= What the task requires =
Please copy out, word for word, the stretch of the listing below from the line containing "scientific name: Gagea chlorantha" through the end of the listing.

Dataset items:
——
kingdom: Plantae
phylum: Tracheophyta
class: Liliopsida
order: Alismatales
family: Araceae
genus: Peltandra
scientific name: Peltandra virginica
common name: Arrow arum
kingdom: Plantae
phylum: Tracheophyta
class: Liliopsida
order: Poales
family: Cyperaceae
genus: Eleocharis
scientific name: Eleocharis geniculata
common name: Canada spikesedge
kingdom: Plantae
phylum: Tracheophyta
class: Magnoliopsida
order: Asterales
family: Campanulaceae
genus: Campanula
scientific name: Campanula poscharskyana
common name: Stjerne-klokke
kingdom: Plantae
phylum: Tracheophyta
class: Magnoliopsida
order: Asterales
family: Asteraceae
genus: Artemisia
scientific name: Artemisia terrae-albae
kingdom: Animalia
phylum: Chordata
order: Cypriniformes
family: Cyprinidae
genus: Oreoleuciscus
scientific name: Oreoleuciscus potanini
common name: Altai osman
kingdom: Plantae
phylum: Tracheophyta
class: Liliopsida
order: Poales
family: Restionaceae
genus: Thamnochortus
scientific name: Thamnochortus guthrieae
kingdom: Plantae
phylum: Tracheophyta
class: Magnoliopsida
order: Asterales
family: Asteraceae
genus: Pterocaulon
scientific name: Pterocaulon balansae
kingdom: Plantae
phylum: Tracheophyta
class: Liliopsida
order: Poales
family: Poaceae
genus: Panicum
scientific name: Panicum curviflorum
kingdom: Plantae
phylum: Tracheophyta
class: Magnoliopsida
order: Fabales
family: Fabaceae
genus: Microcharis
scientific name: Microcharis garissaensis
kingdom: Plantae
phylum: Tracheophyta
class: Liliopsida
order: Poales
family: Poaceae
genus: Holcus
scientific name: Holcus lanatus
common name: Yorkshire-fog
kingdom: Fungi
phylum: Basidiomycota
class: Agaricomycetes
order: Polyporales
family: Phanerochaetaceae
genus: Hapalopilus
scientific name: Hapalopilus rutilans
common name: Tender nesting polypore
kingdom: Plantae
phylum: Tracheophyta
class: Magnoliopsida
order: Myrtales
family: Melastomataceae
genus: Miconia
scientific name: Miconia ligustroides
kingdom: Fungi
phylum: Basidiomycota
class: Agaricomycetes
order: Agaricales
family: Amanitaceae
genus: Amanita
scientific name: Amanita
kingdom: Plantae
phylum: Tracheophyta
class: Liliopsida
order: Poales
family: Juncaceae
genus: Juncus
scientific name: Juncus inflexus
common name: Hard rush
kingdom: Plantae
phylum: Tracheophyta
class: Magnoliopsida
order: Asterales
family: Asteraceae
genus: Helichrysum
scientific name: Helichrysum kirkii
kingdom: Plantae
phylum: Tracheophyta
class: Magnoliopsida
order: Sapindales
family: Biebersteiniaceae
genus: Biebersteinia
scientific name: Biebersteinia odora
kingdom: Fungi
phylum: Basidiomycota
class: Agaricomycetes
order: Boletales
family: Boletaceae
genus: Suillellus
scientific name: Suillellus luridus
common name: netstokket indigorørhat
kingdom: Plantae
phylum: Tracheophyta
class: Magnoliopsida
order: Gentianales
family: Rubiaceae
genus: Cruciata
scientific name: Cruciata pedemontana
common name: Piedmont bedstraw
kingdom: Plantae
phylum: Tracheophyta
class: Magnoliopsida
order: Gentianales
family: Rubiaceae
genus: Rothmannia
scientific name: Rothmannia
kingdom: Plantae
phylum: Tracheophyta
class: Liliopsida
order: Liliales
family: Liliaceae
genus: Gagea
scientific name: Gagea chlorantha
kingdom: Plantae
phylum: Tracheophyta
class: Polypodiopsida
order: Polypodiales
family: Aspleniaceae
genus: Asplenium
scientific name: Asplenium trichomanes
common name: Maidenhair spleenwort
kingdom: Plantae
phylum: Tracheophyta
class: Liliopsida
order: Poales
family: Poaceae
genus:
——
= Solution =
scientific name: Gagea chlorantha
kingdom: Plantae
phylum: Tracheophyta
class: Polypodiopsida
order: Polypodiales
family: Aspleniaceae
genus: Asplenium
scientific name: Asplenium trichomanes
common name: Maidenhair spleenwort
kingdom: Plantae
phylum: Tracheophyta
class: Liliopsida
order: Poales
family: Poaceae
genus:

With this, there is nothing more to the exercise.